Whether the Android system can only install APK files, that is, Android reverse is APK reverse engineering. Find out how APK comes from, that is, after java code is compiled, packaged and signed, it becomes an APK file. Let’s say app (application), and then Android reverse, which is from Apk file reverses the previous operation to get java code. In fact, this is not accurate, but in order to understand it, why is it inaccurate? Because generating an APK is not only java code, but also some other image and audio resource files. In addition to Java code, there are also some other resource files from APK. Now, let’s find out which is better, Android reverse or PC reverse.
Whether the Android system can only install APK files, that is, Android reverse is APK reverse. Find out how APK comes from, that is, after java code is compiled, packaged and signed, it becomes an APK file. Let’s say app (application), and then Android reverse, which is from Apk file reverses the previous operation to get java code. In fact, this is not accurate, but in order to understand it, why is it inaccurate? Because generating an APK is not only java code, but also some other image and audio resource files. In addition to Java code, there are also some other resource files from APK.
1.According to the resource file and androidmanifest Generate r.java file from XML
2.Process Aidl and generate the corresponding java file. If there is no Aidl, skip
3.Compile all the source codes under the SRC directory of the project source code (main project, Library), and the java files generated by r.java and Aidl will also be compiled to generate the corresponding class files
4.Package the class file generated in step 3 DEX file
5.Package the resource file to generate the initial APK
6.Add the generated in step 4 Add DEX file to APK to generate unsigned package
7.APK signature
By dragging APK into jadx as mentioned above, we can see what we want, and then check the source code and resource files in APK to analyze code security vulnerabilities and processes. Now you will find that there is no editing function in jadx, that is, jadx is just a tool to get the source code and resource files. If I want to modify the code or let APK load my own files, I need to use apktool.
1.Enter the directory where apktool is located
2.apktool d app. apk
A folder with the same name as APK will be generated in this directory, which is the source code and resource files. The copyright belongs to the author. For commercial reprint, please contact the author for authorization. For non-commercial reprint, please indicate the source. After decompilation, you can add your own ideas, modify the picture or use the code editing tool to modify the code logic. At this time, the code is smail.
Smail: the syntax of all the code decompiled is different from that of Java. It is similar to assembly. It is the register language used by Android virtual machine, but in jadx, the source code is in the form of Java, just two representations of one thing.
Classes. dex:classes. DEX is a Java bytecode file generated after compiling the Java source code. Dex2jar decompiles DEX into jar. You can read the source code using jadx.
Resources. arsc:resources. ArsC has a fixed format, including resource index and string resource pool.
AndroidManifest. XML: manifest file, which describes the name, version, permission, referenced library file and other information of the application.
Assets: the assets directory can store some configuration files (such as WebView local resources, picture resources, audio and video resources, etc.), which will not be compiled and are consistent with the files in the original project. The contents of these files can be obtained through relevant APIs during program operation.

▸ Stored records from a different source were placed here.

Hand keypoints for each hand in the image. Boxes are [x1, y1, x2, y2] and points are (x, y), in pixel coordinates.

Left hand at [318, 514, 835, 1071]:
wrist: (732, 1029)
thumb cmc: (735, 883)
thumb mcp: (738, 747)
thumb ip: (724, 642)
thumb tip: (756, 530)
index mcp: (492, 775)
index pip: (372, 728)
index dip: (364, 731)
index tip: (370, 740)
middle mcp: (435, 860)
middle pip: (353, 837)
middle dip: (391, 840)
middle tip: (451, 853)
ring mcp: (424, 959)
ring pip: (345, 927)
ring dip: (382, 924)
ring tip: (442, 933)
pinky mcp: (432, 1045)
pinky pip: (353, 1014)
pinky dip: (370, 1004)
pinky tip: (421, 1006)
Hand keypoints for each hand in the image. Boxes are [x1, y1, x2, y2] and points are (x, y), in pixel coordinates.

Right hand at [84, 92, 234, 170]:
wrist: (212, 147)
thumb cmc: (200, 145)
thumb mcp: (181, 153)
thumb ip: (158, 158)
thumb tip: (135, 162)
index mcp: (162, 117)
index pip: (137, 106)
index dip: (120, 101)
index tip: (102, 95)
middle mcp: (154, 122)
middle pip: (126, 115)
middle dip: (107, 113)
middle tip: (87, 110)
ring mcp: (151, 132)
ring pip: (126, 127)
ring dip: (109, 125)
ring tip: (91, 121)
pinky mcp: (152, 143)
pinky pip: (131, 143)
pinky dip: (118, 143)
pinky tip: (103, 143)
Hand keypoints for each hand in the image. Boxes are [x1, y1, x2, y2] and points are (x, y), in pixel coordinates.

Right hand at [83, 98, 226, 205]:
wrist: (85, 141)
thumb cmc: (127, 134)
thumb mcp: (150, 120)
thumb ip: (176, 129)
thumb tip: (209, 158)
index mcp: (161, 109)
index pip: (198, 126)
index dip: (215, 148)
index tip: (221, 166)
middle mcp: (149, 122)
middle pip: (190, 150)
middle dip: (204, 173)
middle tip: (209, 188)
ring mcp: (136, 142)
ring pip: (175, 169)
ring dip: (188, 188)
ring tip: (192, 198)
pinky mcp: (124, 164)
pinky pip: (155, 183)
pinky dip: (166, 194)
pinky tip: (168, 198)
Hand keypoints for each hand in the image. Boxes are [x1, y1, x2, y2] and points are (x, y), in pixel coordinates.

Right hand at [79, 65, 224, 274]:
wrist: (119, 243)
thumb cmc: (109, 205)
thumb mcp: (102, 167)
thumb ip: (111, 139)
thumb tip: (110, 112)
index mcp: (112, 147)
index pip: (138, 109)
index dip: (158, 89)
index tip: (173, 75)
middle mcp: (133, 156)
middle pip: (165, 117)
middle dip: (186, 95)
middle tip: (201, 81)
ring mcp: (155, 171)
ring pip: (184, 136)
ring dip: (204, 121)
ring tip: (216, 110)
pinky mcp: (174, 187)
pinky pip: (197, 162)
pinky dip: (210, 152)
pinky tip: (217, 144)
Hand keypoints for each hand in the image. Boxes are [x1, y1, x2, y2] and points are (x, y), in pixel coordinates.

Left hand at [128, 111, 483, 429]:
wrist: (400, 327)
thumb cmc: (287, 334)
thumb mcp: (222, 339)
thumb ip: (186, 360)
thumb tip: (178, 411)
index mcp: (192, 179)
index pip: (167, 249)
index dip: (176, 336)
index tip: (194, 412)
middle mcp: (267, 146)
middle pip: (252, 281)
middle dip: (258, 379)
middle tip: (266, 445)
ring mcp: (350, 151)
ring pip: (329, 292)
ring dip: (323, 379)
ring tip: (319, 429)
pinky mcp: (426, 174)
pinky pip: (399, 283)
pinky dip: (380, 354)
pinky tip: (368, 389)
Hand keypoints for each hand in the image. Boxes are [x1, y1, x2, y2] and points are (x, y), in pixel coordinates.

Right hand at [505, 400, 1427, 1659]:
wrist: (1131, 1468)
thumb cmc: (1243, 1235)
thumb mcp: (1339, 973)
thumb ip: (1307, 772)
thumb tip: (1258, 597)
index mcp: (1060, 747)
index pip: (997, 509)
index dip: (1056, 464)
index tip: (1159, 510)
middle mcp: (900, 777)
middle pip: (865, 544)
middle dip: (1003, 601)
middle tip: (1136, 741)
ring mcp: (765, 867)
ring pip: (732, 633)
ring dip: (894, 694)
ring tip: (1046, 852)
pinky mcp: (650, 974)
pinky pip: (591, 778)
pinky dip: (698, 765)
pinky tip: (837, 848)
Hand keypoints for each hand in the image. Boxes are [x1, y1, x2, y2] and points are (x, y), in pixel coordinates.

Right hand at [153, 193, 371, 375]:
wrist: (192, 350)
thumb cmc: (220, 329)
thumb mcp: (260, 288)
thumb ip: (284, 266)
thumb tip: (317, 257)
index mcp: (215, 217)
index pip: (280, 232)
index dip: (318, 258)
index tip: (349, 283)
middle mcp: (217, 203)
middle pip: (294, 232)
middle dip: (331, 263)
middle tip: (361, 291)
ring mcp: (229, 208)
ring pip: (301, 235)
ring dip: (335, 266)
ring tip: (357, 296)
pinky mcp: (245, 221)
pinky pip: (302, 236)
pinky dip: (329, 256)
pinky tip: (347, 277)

Lib: the subdirectory under the Lib directory stores some so files generated by C / C + + code compilation corresponding to the mobile phone CPU architecture, which are generally used for JNI development.
Meta-inf: signature information is stored in the meta-inf directory to ensure the integrity of APK package and the security of the system.
Res: the res directory stores the compiled resource files. Although it is similar to the res directory hierarchy under the original project directory, it is actually compiled and processed. Only picture resources are consistent with the original project. Other types of resources are compiled and processed and cannot be viewed directly.
If you have smail language foundation or Android development foundation, after modifying the source code or adding other resource files, you can repackage, sign, publish and install now.
Android reverse is not necessarily more promising than PC reverse, but it is still quite good at least now. Moreover, this technology is also needed for jobs such as web penetration security and python crawler, such as app side penetration and app side data crawling; At present, it is quite considerable. I also have some friends who have been working in PC reverse for many years and have learned that there are many PC reverse now, and they are also turning to IOT and Android reverse. There is also a certain industry trend. However, no matter what, it’s always good to know more than one technology. There’s one more choice.